The G-matrix of quantitative genetics plays a central role in theory for the evolution of phenotypic traits, especially those affected by many genes and environmental factors (Lande, 1979). The G-matrix provides a summary of additive genetic variances and covariances for a suite of phenotypic traits, so its importance stems from the central role of genetic variation in evolutionary processes. For example, the additive genetic variances recorded in the G-matrix provide an indication of the potential for trait means to be altered by evolutionary mechanisms such as natural selection or genetic drift (Arnold et al., 2001; Steppan et al., 2002). In addition, the genetic covariances summarized by the G-matrix provide a window into the extent to which evolutionary change in one trait is expected to affect the evolution of other measured traits, whose values may in part be determined by pleiotropic or linked loci (Lande, 1979; Arnold et al., 2001). Despite its central role, the evolution and stability of the G-matrix remain outstanding, incompletely resolved problems (Jones et al., 2003; Arnold et al., 2008). The lack of complete resolution reflects the difficulty of finding analytical characterizations of G as a function of underlying processes, as well as the limitations of empirical studies in which G-matrices are sampled from natural or experimental populations and compared (Turelli, 1988; Steppan et al., 2002; Arnold et al., 2008). Because of these difficulties and limitations, simulation studies of the G-matrix have emerged as a powerful and complementary alternative to analytical theory and comparative studies (Jones et al., 2003, 2004, 2007; Guillaume & Whitlock, 2007; Revell, 2007; Arnold et al., 2008; Yeaman & Guillaume, 2009). Although largely restricted to the case of additive genetic effects (the simplest genotype-to-phenotype map), simulation studies yield many insights into the evolution and stability of the G-matrix.

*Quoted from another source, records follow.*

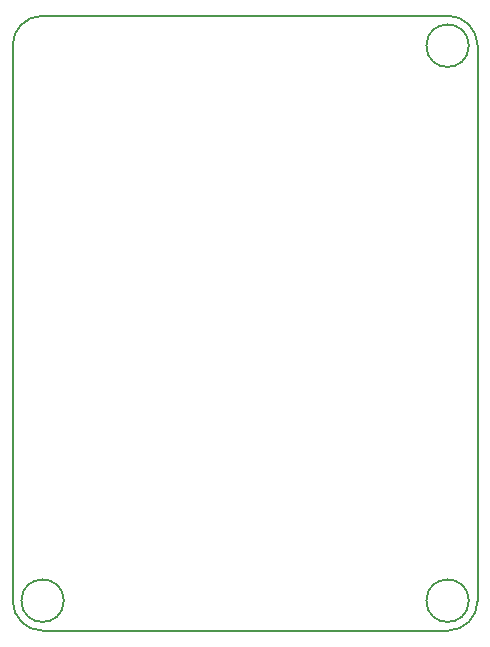
<source format=gbr>
G04 #@! TF.FileFunction,Profile,NP*
%FSLAX46Y46*%
G04 Gerber Fmt 4.6, Leading zero omitted, Abs format (unit mm)*
G04 Created by KiCad (PCBNEW 4.0.4-stable) date 10/14/18 22:48:43*
%MOMM*%
%LPD*%
G01*
G04 APERTURE LIST*
%ADD10C,0.100000*%
%ADD11C,0.150000*%
G04 APERTURE END LIST*
D10*
D11*
X154196051Y-43180000D02*
G75*
G03X154196051Y-43180000I-1796051J0D01*
G01*
X154196051Y-90170000D02*
G75*
G03X154196051Y-90170000I-1796051J0D01*
G01*
X119906051Y-90170000D02*
G75*
G03X119906051Y-90170000I-1796051J0D01*
G01*
X152400000Y-92710000D02*
G75*
G03X154940000Y-90170000I0J2540000D01*
G01*
X154940000Y-43180000D02*
G75*
G03X152400000Y-40640000I-2540000J0D01*
G01*
X118110000Y-40640000D02*
G75*
G03X115570000Y-43180000I0J-2540000D01*
G01*
X115570000Y-90170000D02*
G75*
G03X118110000Y-92710000I2540000J0D01*
G01*
X152400000Y-92710000D02*
X118110000Y-92710000D01*
X154940000Y-43180000D02*
X154940000Y-90170000D01*
X118110000Y-40640000D02*
X152400000Y-40640000D01*
X115570000Y-43180000D02*
X115570000Y-90170000D01*
M02*

</source>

A significant limitation of the simulation studies conducted so far is that they have not fully explored conditions that may contribute to G-matrix instability. For example, consider the case of traits evolving on an adaptive landscape with a single adaptive peak or optimum. Turelli (1988) argued that G would be especially unstable if the optimum were prone to episodes of large displacements. Although other cases of moving optima have been studied – steady movement (Jones et al., 2004) or erratic movement about a fixed position (Revell, 2007) – the cases of episodic and stochastic movement have not been addressed, an unfortunate lapse because both might yield illuminating instances of instability. The neglect of the episodic case is particularly unfortunate because this model of peak movement appears to be more consistent with known evolutionary trends than any other proposed model (Estes & Arnold, 2007; Uyeda et al., 2011).
The goals of this article are to explore the evolution and stability of the G-matrix when an intermediate optimum moves episodically or stochastically, with the justification that these cases might be both common in nature and especially conducive to instability of G. We compare these results with those for an optimum that moves at the same rate every generation, thereby identifying the influence of the mode of peak movement on various descriptors of the size, shape and stability of the G-matrix. We provide new theory that demonstrates and quantifies the role of skewness of breeding values induced by multivariate selection. To achieve greater power to detect systematic effects, we employ larger population sizes, stronger stabilizing selection and longer simulation runs than in our past study of a steadily moving optimum (Jones et al., 2004). Finally, we evaluate the effect of G-matrix instability on data analyses that assume the G-matrix is constant. In particular, we determine how estimation of the net selection gradient (net-β; Lande, 1979) is affected by skewness of the breeding values and by the instability in G induced by different modes of peak movement.